- Written instruction A
Output the passage on Armenia–EU relations word for word, starting at "On 15 March" and ending at "EU by 2020.".
- Written instruction B
Go on with the passage about Armenia–EU relations, picking up right after its final sentence.

- Source

----

On 27 December 2022, Armenian Foreign Minister, Ararat Mirzoyan wrote to the EU's High Representative of the Union for Foreign Affairs and Security Policy and invited the European Union to deploy a civilian Common Security and Defence Policy mission in the country. The European Union Mission in Armenia (EUMA) was subsequently approved by the Council of the European Union on 23 January 2023 with an initial period of deployment of two years. EUMA's mandate is to contribute to stability in the border areas of Armenia, build confidence on the ground, and ensure an environment conducive to normalization efforts between Armenia and Azerbaijan.

On 27 January 2023, the first high-level Armenia-EU Political and Security Dialogue meeting took place in Yerevan. Deputy Foreign Minister of Armenia Vahe Gevorgyan and Deputy Secretary General of the European External Action Service Enrique Mora discussed increasing political ties and further developing Armenia–EU relations. The parties discussed issues facing Armenia and security challenges across Europe, the deployment of EUMA, the need to establish a stable and peaceful South Caucasus region, and the process of normalization of Armenia–Turkey relations. Enrique Mora stated, "The first ever Armenia-EU Political and Security Dialogue launched today demonstrates our mutual interest in enhancing cooperation on foreign and security policy issues, and readiness to work together for the benefit of peace, security and stability." The Armenia-EU Political and Security Dialogue meetings are expected to convene once annually.

Representation
The Delegation of the European Union to Armenia is the diplomatic mission of the EU in Armenia. It is located in Yerevan. The current EU Ambassador to Armenia is Andrea Wiktorin. Armenia is represented to the EU through its Permanent Mission, located in Brussels, Belgium. The Armenian Ambassador to the EU is Anna Aghadjanian.

Visa liberalization dialogue

Since 2013, European Union citizens enjoy visa-free travel to Armenia.

On 15 March 2017, the former President of Armenia, Serzh Sargsyan announced that Armenia currently takes part in a number of EU agreements and programs and that the EU is an important partner. He also announced that Armenia will launch talks with the EU over establishing visa-free travel for Armenian citizens into the EU's Schengen Area soon. Meanwhile, the former Head of the EU Delegation to Armenia, Ambassador Piotr Świtalski stated that, the action plan for beginning visa liberalization between Armenia and the EU will be on the agenda of the next Eastern Partnership summit in 2017 and dialogue for visa-free travel will begin in early 2018. He stressed the importance of better connecting Armenia with the EU. The Ambassador also stated that Armenian citizens could be granted visa-free travel to the EU by 2020.

----

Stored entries
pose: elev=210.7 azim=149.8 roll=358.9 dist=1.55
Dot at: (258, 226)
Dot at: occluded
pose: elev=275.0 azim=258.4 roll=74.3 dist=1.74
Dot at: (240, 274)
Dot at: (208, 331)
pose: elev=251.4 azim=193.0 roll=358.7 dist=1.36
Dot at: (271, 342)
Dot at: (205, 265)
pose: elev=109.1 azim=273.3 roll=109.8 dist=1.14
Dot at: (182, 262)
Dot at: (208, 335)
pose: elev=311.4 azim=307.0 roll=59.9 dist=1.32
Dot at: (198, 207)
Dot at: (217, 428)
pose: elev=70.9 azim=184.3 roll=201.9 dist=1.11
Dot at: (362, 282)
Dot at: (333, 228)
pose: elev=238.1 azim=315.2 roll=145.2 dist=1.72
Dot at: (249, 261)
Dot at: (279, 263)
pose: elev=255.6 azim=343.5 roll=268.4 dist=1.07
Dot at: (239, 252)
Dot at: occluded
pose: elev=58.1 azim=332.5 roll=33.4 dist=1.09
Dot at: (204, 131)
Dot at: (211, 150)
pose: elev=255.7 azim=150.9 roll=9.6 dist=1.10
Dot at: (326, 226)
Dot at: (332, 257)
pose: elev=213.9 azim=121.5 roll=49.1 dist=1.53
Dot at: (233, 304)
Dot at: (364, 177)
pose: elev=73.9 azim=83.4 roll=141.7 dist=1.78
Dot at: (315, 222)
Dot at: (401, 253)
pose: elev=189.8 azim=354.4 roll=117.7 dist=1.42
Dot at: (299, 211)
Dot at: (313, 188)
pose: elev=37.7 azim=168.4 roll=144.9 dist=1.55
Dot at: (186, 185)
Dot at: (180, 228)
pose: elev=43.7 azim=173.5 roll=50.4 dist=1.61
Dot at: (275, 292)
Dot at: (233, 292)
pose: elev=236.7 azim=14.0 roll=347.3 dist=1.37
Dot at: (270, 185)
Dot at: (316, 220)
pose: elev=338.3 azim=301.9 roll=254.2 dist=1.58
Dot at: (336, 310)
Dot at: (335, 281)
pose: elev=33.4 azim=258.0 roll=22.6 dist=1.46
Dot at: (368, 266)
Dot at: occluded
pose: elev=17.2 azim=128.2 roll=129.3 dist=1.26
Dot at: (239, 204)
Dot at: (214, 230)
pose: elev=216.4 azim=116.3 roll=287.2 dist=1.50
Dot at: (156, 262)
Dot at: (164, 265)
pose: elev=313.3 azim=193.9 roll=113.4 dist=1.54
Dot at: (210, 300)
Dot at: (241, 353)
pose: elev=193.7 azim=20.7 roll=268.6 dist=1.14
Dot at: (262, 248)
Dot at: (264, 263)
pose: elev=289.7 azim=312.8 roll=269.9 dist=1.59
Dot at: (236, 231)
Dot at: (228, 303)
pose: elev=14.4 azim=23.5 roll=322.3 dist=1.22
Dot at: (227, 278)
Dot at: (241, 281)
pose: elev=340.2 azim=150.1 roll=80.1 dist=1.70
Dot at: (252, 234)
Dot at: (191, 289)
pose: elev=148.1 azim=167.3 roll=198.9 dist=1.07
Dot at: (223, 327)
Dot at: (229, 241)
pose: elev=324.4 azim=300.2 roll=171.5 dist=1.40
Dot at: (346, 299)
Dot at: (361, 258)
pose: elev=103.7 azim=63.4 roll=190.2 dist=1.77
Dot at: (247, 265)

----

- Exercise answer A
On 15 March 2017, the former President of Armenia, Serzh Sargsyan announced that Armenia currently takes part in a number of EU agreements and programs and that the EU is an important partner. He also announced that Armenia will launch talks with the EU over establishing visa-free travel for Armenian citizens into the EU's Schengen Area soon. Meanwhile, the former Head of the EU Delegation to Armenia, Ambassador Piotr Świtalski stated that, the action plan for beginning visa liberalization between Armenia and the EU will be on the agenda of the next Eastern Partnership summit in 2017 and dialogue for visa-free travel will begin in early 2018. He stressed the importance of better connecting Armenia with the EU. The Ambassador also stated that Armenian citizens could be granted visa-free travel to the EU by 2020.

- Exercise answer B
On 10 April 2018, the former deputy Foreign Minister of Armenia confirmed that the EU will soon provide Armenia with an action program to launch visa liberalization dialogue. The Minister further stated that Armenia has already been implementing preconditions for launching dialogue over visa liberalization.

On 1 May 2018, the newly appointed Prime Minister of Armenia, Nikol Pashinyan announced that Armenian citizens would be able to travel within the EU's Schengen Area visa-free in the nearest future.

On 24 August 2018, the Chancellor of Germany, Angela Merkel during her meeting with the Prime Minister of Armenia Nikol Pashinyan stated that, “Georgian and Ukrainian citizens do not need visas to enter the European Union, and we will do everything possible to reach visa liberalization with Armenia as well.”

On 18 January 2019, preliminary dialogue on visa liberalization was launched as part of the Armenia-EU Comprehensive and Enhanced Partnership Agreement.

In May 2020, Nikol Pashinyan announced that an agreement has been reached with the EU to start visa liberalization talks. Meanwhile, EU Ambassador to Armenia, Andrea Wiktorin confirmed that the Armenia-EU Comprehensive and Enhanced Partnership Agreement stipulates that the EU will continue to promote the mobility of citizens through a visa facilitation agreement and that she expects official negotiations to begin in due course.

Armenia-EU common aviation area
Armenia is a member of Eurocontrol, the European Civil Aviation Conference and a partner of the European Aviation Safety Agency. After the new Armenia-EU Partnership agreement was signed in February 2017, Armenia began negotiations to join the European Common Aviation Area. During the first round of talks in April 2017, the Head of Armenia's Civil Aviation Department stated that Armenia attaches great importance to joining the common aviation area and that this will allow Armenian and European airlines to further boost their activities and allow more European airlines to fly to Armenia. The EU Delegation in Yerevan stated that the agreement will enable Armenia to have a stronger connection with Europe and the outside world and will open up new travel routes, while reducing travel costs for passengers. Once the agreement is finalized, airlines will have the opportunity to operate new routes without any limitations and enjoy equal opportunities of servicing a market with a population of 500 million.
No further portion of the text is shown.